→ **GIVEN RECORDS**
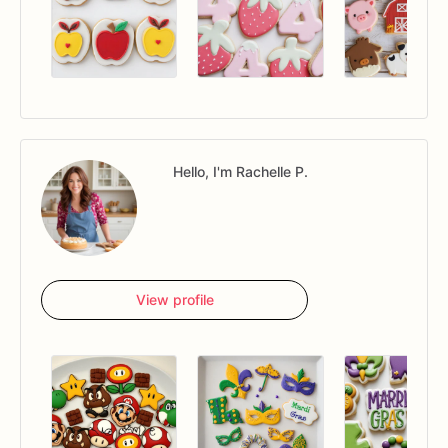
Hello, I'm Rachelle P.
View profile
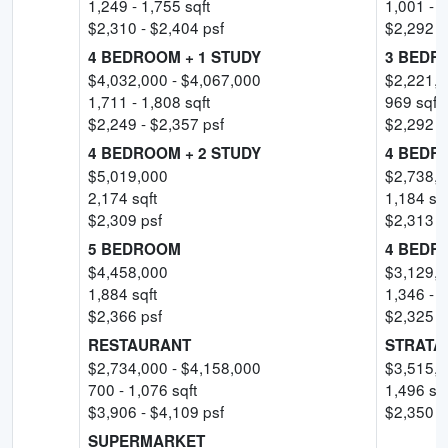
1,249
-
1,755
sqft
1,001
-
1
$
2,310
- $
2,404
psf
$
2,292
-
4 BEDROOM + 1 STUDY
3 BEDR
$
4,032,000
- $
4,067,000
$
2,221,
1,711
-
1,808
sqft
969
sqft
$
2,249
- $
2,357
psf
$
2,292
-
4 BEDROOM + 2 STUDY
4 BEDR
$
5,019,000
$
2,738,
2,174
sqft
1,184
sqf
$
2,309
psf
$
2,313
-
5 BEDROOM
4 BEDR
$
4,458,000
$
3,129,
1,884
sqft
1,346
-
1
$
2,366
psf
$
2,325
-
RESTAURANT
STRATA
$
2,734,000
- $
4,158,000
$
3,515,
700
-
1,076
sqft
1,496
sqf
$
3,906
- $
4,109
psf
$
2,350
p
SUPERMARKET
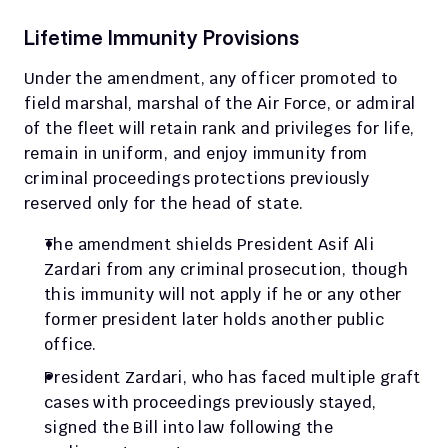
Lifetime Immunity Provisions
Under the amendment, any officer promoted to 
field marshal, marshal of the Air Force, or admiral 
of the fleet will retain rank and privileges for life, 
remain in uniform, and enjoy immunity from 
criminal proceedings protections previously 
reserved only for the head of state.
The amendment shields President Asif Ali 
Zardari from any criminal prosecution, though 
this immunity will not apply if he or any other 
former president later holds another public 
office.
President Zardari, who has faced multiple graft 
cases with proceedings previously stayed, 
signed the Bill into law following the 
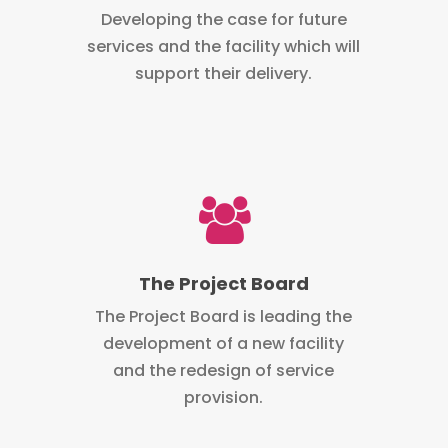
Developing the case for future
services and the facility which will
support their delivery.
The Project Board
The Project Board is leading the
development of a new facility
and the redesign of service
provision.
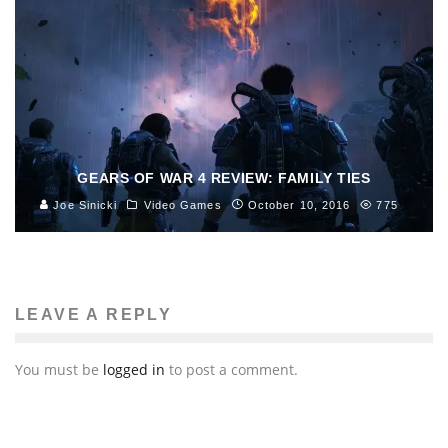
GEARS OF WAR 4 REVIEW: FAMILY TIES
Joe Sinicki
Video Games
October 10, 2016
775
LEAVE A REPLY
You must be
logged in
to post a comment.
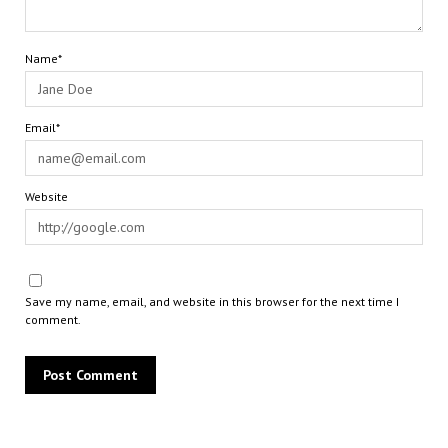
Name*
Email*
Website
Save my name, email, and website in this browser for the next time I
comment.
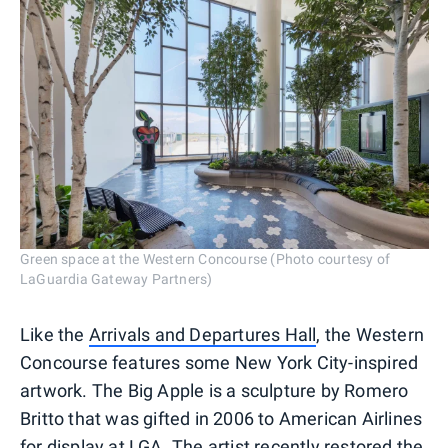
Green space at the Western Concourse (Photo courtesy of
LaGuardia Gateway Partners)
Like the
Arrivals and Departures Hall
, the Western
Concourse features some New York City-inspired
artwork. The Big Apple is a sculpture by Romero
Britto that was gifted in 2006 to American Airlines
for display at LGA. The artist recently restored the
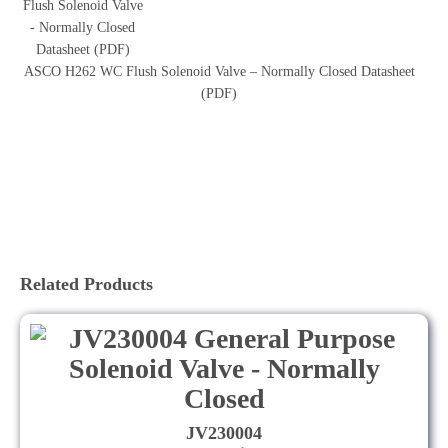
ASCO H262 WC Flush Solenoid Valve – Normally Closed Datasheet
(PDF)
Related Products
JV230004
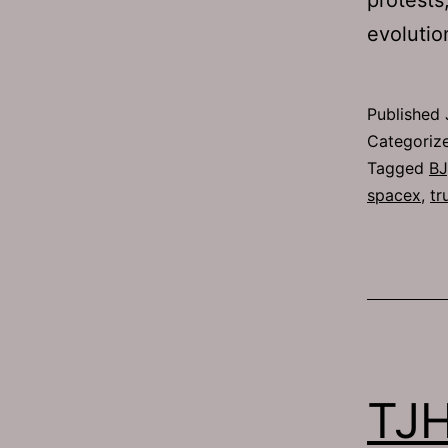
evolutio
Published
Categoriz
Tagged
BJ
spacex
,
tr
TJH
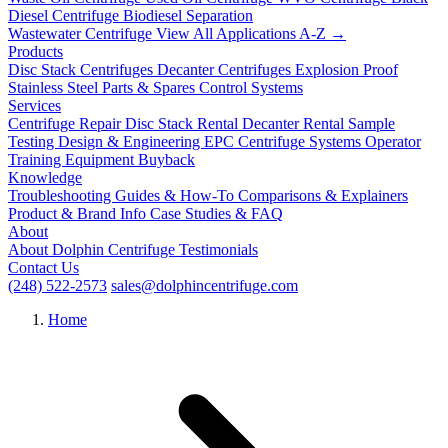
Diesel Centrifuge
Biodiesel Separation
Wastewater Centrifuge
View All Applications A-Z →
Products
Disc Stack Centrifuges
Decanter Centrifuges
Explosion Proof
Stainless Steel
Parts & Spares
Control Systems
Services
Centrifuge Repair
Disc Stack Rental
Decanter Rental
Sample
Testing
Design & Engineering
EPC Centrifuge Systems
Operator
Training
Equipment Buyback
Knowledge
Troubleshooting
Guides & How-To
Comparisons & Explainers
Product & Brand Info
Case Studies & FAQ
About
About Dolphin Centrifuge
Testimonials
Contact Us
(248) 522-2573
sales@dolphincentrifuge.com
Home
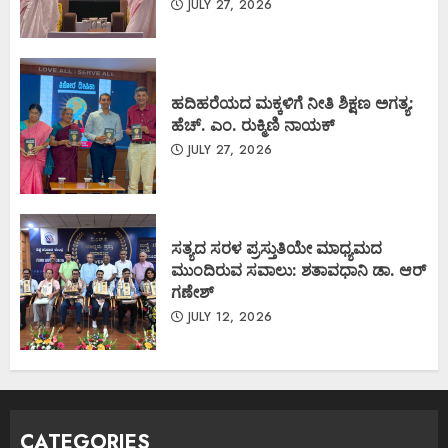
JULY 27, 2026
ಹದಿಹರೆಯದ ಮಕ್ಕಳಿಗೆ ನೀತಿ ಶಿಕ್ಷಣ ಅಗತ್ಯ:
ಹೆಚ್. ಎಂ. ರುಕ್ಮಿಣಿ ನಾಯಕ್
JULY 27, 2026
ಸತ್ಯದ ಸರಳ ಪ್ರಸ್ತುತಿಯೇ ಮಾಧ್ಯಮದ
ಮುಂದಿರುವ ಸವಾಲು: ಶತಾವಧಾನಿ ಡಾ. ಆರ್
ಗಣೇಶ್
JULY 12, 2026
CATEGORIES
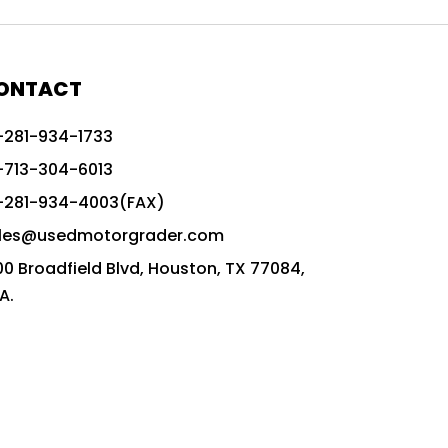
772G vs CAT graders
9-Speed Advanced Transmission
AccuGrade ready grader
ONTACT
adaptable heavy equipment
-281-934-1733
advanced construction machinery
-713-304-6013
advanced grade control
-281-934-4003(FAX)
advanced grader technology
les@usedmotorgrader.com
Advanced Grading Solutions
00 Broadfield Blvd, Houston, TX 77084,
Advanced Grading Technology
A.
advanced motor grader features
advanced motor graders
Advanced Transmission System
affordable construction equipment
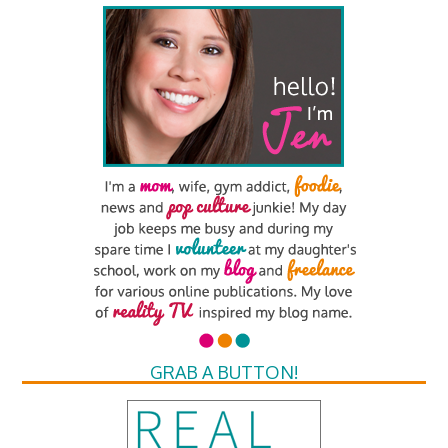
GRAB A BUTTON!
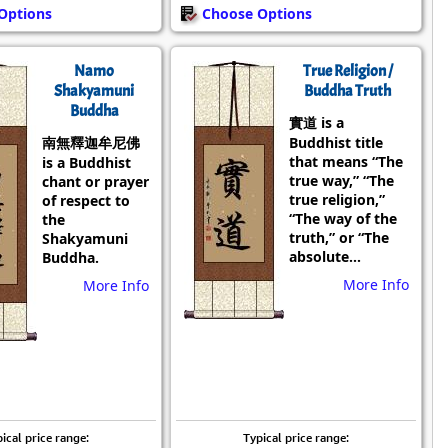
Options
Choose Options
Namo
True Religion /
Shakyamuni
Buddha Truth
Buddha
實道 is a
南無釋迦牟尼佛
Buddhist title
that means “The
is a Buddhist
true way,” “The
chant or prayer
true religion,”
of respect to
“The way of the
the
truth,” or “The
Shakyamuni
absolute...
Buddha.
More Info
More Info
ical price range:
Typical price range:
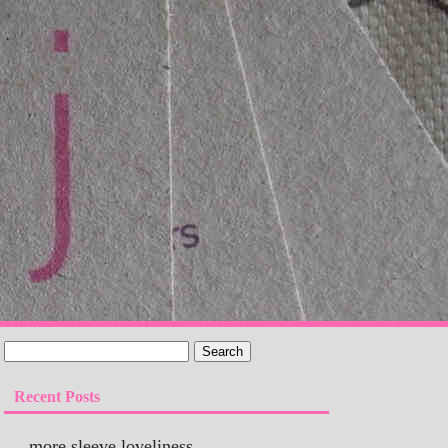
Recent Posts
more sleeve loveliness…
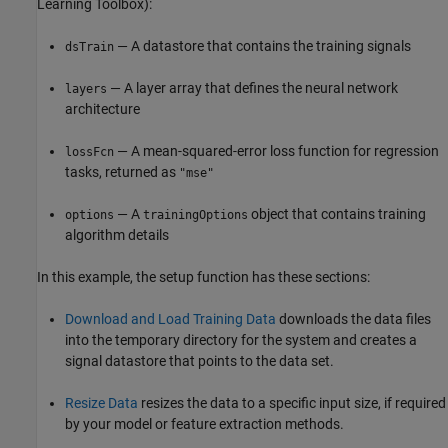
Learning Toolbox)
:
— A datastore that contains the training signals
dsTrain
— A layer array that defines the neural network
layers
architecture
— A mean-squared-error loss function for regression
lossFcn
tasks, returned as
"mse"
— A
object that contains training
options
trainingOptions
algorithm details
In this example, the setup function has these sections:
Download and Load Training Data
downloads the data files
into the temporary directory for the system and creates a
signal datastore that points to the data set.
Resize Data
resizes the data to a specific input size, if required
by your model or feature extraction methods.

→ **PROBLEM STATEMENT**
Copy whichever lines in the listing above contain the word "graders".

→ **ANSWER**
772G vs CAT graders
advanced motor graders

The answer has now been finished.